Shooting arbitrage - part I

In my previous post, I looked at de-arbitraging volatilities of options of a specific maturity with SVI (re-)calibration. The penalty method can be used beyond SVI. For example I interpolate here with a cubic spline on 11 equidistant nodes the original volatility slice that contains arbitrages and then minimize with Levenberg-Marquardt and the negative local variance denominator penalty on 51 equidistant points.
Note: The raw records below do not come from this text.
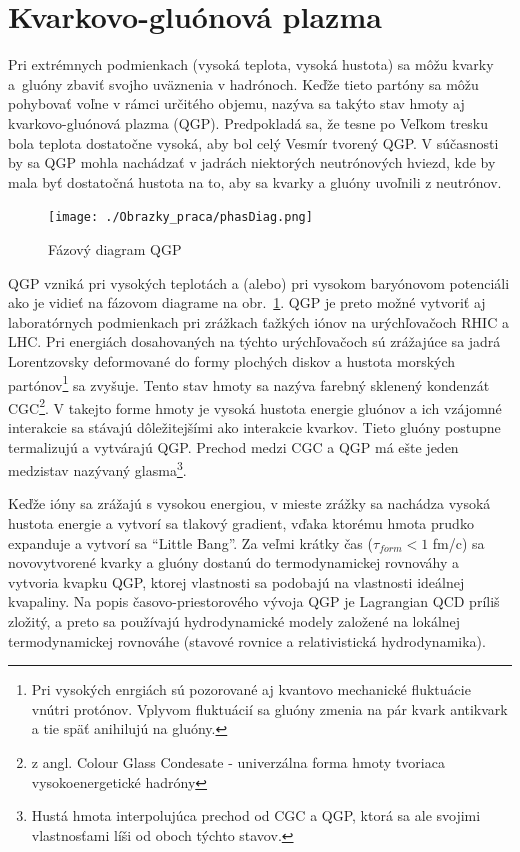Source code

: \documentclass[thesismargins, thesislinespacing]{rnthesis}
\begin{document}
\section{Kvarkovo-gluónová plazma}

Pri extrémnych podmienkach (vysoká teplota, vysoká hustota) sa môžu kvarky a~gluó\-ny zbaviť svojho uväznenia v hadrónoch. Keďže tieto partóny sa môžu pohybovať voľne v rámci určitého objemu, nazýva sa takýto stav hmoty aj kvarkovo-gluónová plazma (QGP). Predpokladá sa, že tesne po Veľkom tresku bola teplota dostatočne vysoká, aby bol celý Vesmír tvorený QGP. V súčasnosti by sa QGP mohla nachádzať v jadrách niektorých neutrónových hviezd, kde by mala byť dostatočná hustota na to, aby sa kvarky a gluóny uvoľnili z neutrónov.

\begin{figure}[hbtp!]
	\begin{center}
		\texttt{[image: ./Obrazky\_praca/phasDiag.png]}
		\caption{ Fázový diagram QGP \cite{phasDiagram}}
		\label{fazDiag}
	\end{center}
\end{figure}  

QGP vzniká pri vysokých teplotách a (alebo) pri vysokom baryónovom potenciáli ako je vidieť na fázovom diagrame na obr.~\ref{fazDiag}. QGP je preto možné vytvoriť aj laboratórnych podmienkach pri zrážkach ťažkých iónov na urýchľovačoch RHIC a LHC. Pri energiách dosahovaných na týchto urýchľovačoch sú zrážajúce sa jadrá Lorentzovsky deformované do formy plochých diskov a hustota morských partónov\footnote{Pri vysokých enrgiách sú pozorované aj kvantovo mechanické fluktuácie vnútri protónov. Vplyvom fluktuácií sa gluóny zmenia na pár kvark antikvark a tie späť anihilujú na gluóny.} sa zvyšuje. Tento stav hmoty sa nazýva farebný sklenený kondenzát CGC\footnote{z angl. Colour Glass Condesate - univerzálna forma hmoty tvoriaca vysokoenergetické hadróny\cite{hevion}}. V takejto forme hmoty je vysoká hustota energie gluónov a ich vzájomné interakcie sa stávajú dôležitejšími ako interakcie kvarkov. Tieto gluóny postupne termalizujú a vytvárajú QGP. Prechod medzi CGC a QGP má ešte jeden medzistav nazývaný glasma\footnote{Hustá hmota interpolujúca prechod od CGC a QGP, ktorá sa ale svojimi vlastnosťami líši od oboch týchto stavov\cite{hevion}.}\cite{glasma}.

Keďže ióny sa zrážajú s vysokou energiou, v mieste zrážky sa nachádza vysoká hustota energie a vytvorí sa tlakový gradient, vďaka ktorému hmota prudko expanduje a vytvorí sa “Little Bang”. Za veľmi krátky čas ($\tau_{form}<1$ fm/c)  sa novovytvorené kvarky a gluóny dostanú do termodynamickej rovnováhy a vytvoria kvapku QGP, ktorej vlastnosti sa podobajú na vlastnosti ideálnej kvapaliny. Na popis časovo-priestorového vývoja QGP je Lagrangian QCD príliš zložitý, a preto sa používajú hydrodynamické modely založené na lokálnej termodynamickej rovnováhe (stavové rovnice a relativistická hydrodynamika).
\end{document}
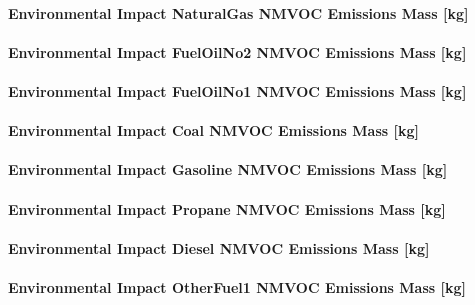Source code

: \paragraph{Environmental Impact NaturalGas NMVOC Emissions Mass {[}kg{]}}\label{environmental-impact-natural-gas-nmvoc-emissions-mass-kg}

\paragraph{Environmental Impact FuelOilNo2 NMVOC Emissions Mass {[}kg{]}}\label{environmental-impact-fuel-oil-2-nmvoc-emissions-mass-kg}

\paragraph{Environmental Impact FuelOilNo1 NMVOC Emissions Mass {[}kg{]}}\label{environmental-impact-fuel-oil-1-nmvoc-emissions-mass-kg}

\paragraph{Environmental Impact Coal NMVOC Emissions Mass {[}kg{]}}\label{environmental-impact-coal-nmvoc-emissions-mass-kg}

\paragraph{Environmental Impact Gasoline NMVOC Emissions Mass {[}kg{]}}\label{environmental-impact-gasoline-nmvoc-emissions-mass-kg}

\paragraph{Environmental Impact Propane NMVOC Emissions Mass {[}kg{]}}\label{environmental-impact-propane-nmvoc-emissions-mass-kg}

\paragraph{Environmental Impact Diesel NMVOC Emissions Mass {[}kg{]}}\label{environmental-impact-diesel-nmvoc-emissions-mass-kg}

\paragraph{Environmental Impact OtherFuel1 NMVOC Emissions Mass {[}kg{]}}\label{environmental-impact-otherfuel1-nmvoc-emissions-mass-kg}

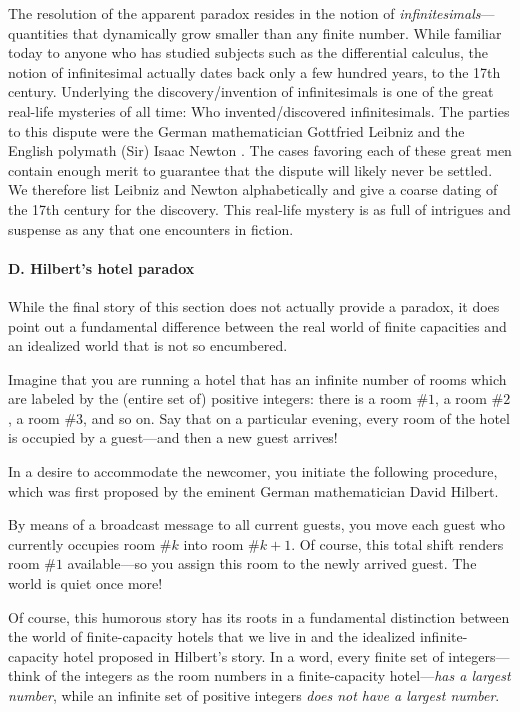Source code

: The resolution of the apparent paradox resides in the notion of
 {\em infinitesimals}---quantities that
dynamically grow smaller than any finite number.  While familiar today
to anyone who has studied subjects such as the differential calculus,
the notion of infinitesimal actually dates back only a few hundred
years, to the 17th century.  Underlying the discovery/invention of
infinitesimals is one of the great real-life mysteries of all time:
Who invented/discovered infinitesimals.  The parties to this dispute
were the German mathematician Gottfried Leibniz \cite{Leibniz}
 and the English polymath
(Sir) Isaac Newton \cite{Newton}.   The cases
favoring each of these great men contain enough merit to guarantee
that the dispute will likely never be settled.  We therefore list
Leibniz and Newton alphabetically and give a coarse dating of the 17th
century for the discovery.  This real-life mystery is as full of
intrigues and suspense as any that one encounters in fiction.


\paragraph{\small\sf D. Hilbert's hotel paradox}

While the final story of this section does not actually provide a
paradox, it does point out a fundamental difference between the real
world of finite capacities and an idealized world that is not so
encumbered.

Imagine that you are running a hotel that has an infinite number of
rooms which are labeled by the (entire set of) positive integers:
there is a room \#$1$, a room \#$2$, a room \#$3$, and so on.  Say
that on a particular evening, every room of the hotel is occupied by a
guest---and then a new guest arrives!

In a desire to accommodate the newcomer, you initiate the following
procedure, which was first proposed by the eminent German
mathematician David Hilbert. 

By means of a broadcast message to all current guests, you move each
guest who currently occupies room \#$k$ into room \#$k+1$.  Of course,
this total shift renders room \#$1$ available---so you assign this
room to the newly arrived guest.  The world is quiet once more!

Of course, this humorous story has its roots in a fundamental
distinction between the world of finite-capacity hotels that we live
in and the idealized infinite-capacity hotel proposed in Hilbert's
story.  In a word, every finite set of integers---think of the
integers as the room numbers in a finite-capacity hotel---{\em has a
  largest number}, while an infinite set of positive integers {\em
  does not have a largest number}.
This results in a quite small adjustment to the original volatilities:

implied variance with Axel Vogt SVI parameters

Interestingly the denominator looks almost constant, close to zero (in reality it is not constant, just close to zero, scales can be misleading):

local variance denominator g with Axel Vogt SVI parameters

The method does not work with too many nodes, for example 25 nodes was too much for the minimizer to do anything, maybe because there is too much interaction between nodes then.
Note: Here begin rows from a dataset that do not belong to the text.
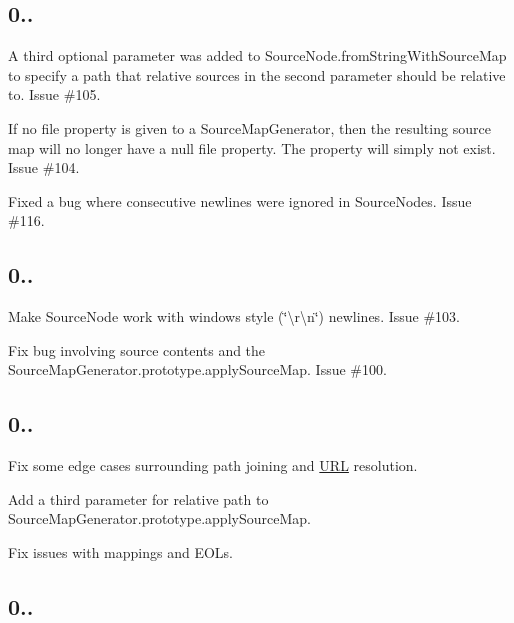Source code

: \subsection*{0..}


\begin{DoxyItemize}
\item A third optional parameter was added to {\ttfamily Source\+Node.\+from\+String\+With\+Source\+Map} to specify a path that relative sources in the second parameter should be relative to. Issue \#105.
\item If no file property is given to a {\ttfamily Source\+Map\+Generator}, then the resulting source map will no longer have a {\ttfamily null} file property. The property will simply not exist. Issue \#104.
\item Fixed a bug where consecutive newlines were ignored in {\ttfamily Source\+Node}s. Issue \#116.
\end{DoxyItemize}

\subsection*{0..}


\begin{DoxyItemize}
\item Make {\ttfamily Source\+Node} work with windows style (\char`\"{}\textbackslash{}r\textbackslash{}n\char`\"{}) newlines. Issue \#103.
\item Fix bug involving source contents and the {\ttfamily Source\+Map\+Generator.\+prototype.\+apply\+Source\+Map}. Issue \#100.
\end{DoxyItemize}

\subsection*{0..}


\begin{DoxyItemize}
\item Fix some edge cases surrounding path joining and \mbox{\hyperlink{namespace_u_r_l}{U\+RL}} resolution.
\item Add a third parameter for relative path to {\ttfamily Source\+Map\+Generator.\+prototype.\+apply\+Source\+Map}.
\item Fix issues with mappings and E\+O\+Ls.
\end{DoxyItemize}

\subsection*{0..}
I wondered then what would be the corresponding implied volatility for a constant denominator of 1E-4, glued to the implied volatility surface at the point where it reaches 1E-4. $$10^{-4}=1 - \frac{y}{w}\frac{\partial w}{\partial y} + \frac{1}{4}\left(-\frac{1}{4}-\frac{1}{w}+\frac{y^2}{w^2}\right)\left(\frac{\partial w}{\partial y}\right)^2 + \frac{1}{2}\frac{\partial^{2} w}{\partial y^2}$$

The equation can be easily solved with the Runge Kutta method by reducing it to a system of first order ordinary differential equations. As the following figure will show, as the initial conditions are the variance and the slope at the glueing point, the volatility is not continuous anymore at the next point where the denominator goes back to 1E-4. So this is only good if we replace the whole right wing: not so nice.

A simple idea is to adjust the initial slope so that the volatility is continuous at the next end-point. An ODE whose initial condition consists in the function values at two end-points is called a two-points boundary problem. A standard method to solve this kind of problem is just the basic simple idea and it is called the shooting method: we are shooting a projectile from point A so that it lands at point B. Any solver can be used so solve for the slope (secant, Newton, Brent, etc.).

implied variance with Axel Vogt SVI parameters

The volatility is only continuous, not C1 or C2 at A and B, but the local volatility is well defined and continuous, the denominator is just 1E-4 between A and B. The adjustments to the original volatilities is even smaller.